Task: In the records below, swap "Jawa Barat" for "West Java" and write out every line again with nothing else changed, leaving out the pictures.
[[ Dataset records open ]]
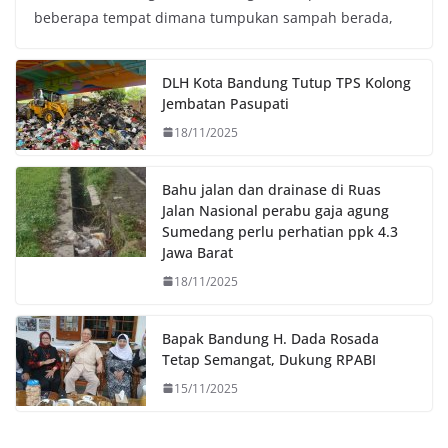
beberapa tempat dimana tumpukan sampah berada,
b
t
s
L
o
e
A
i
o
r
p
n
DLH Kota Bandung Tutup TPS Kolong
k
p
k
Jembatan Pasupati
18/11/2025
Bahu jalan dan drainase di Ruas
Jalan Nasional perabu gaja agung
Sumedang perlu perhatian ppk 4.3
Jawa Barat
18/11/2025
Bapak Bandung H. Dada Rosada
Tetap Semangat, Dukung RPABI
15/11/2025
[[ Dataset records closed ]]
Written answer:
beberapa tempat dimana tumpukan sampah berada,
b
t
s
L
o
e
A
i
o
r
p
n
DLH Kota Bandung Tutup TPS Kolong
k
p
k
Jembatan Pasupati
18/11/2025
Bahu jalan dan drainase di Ruas
Jalan Nasional perabu gaja agung
Sumedang perlu perhatian ppk 4.3
West Java
18/11/2025
Bapak Bandung H. Dada Rosada
Tetap Semangat, Dukung RPABI
15/11/2025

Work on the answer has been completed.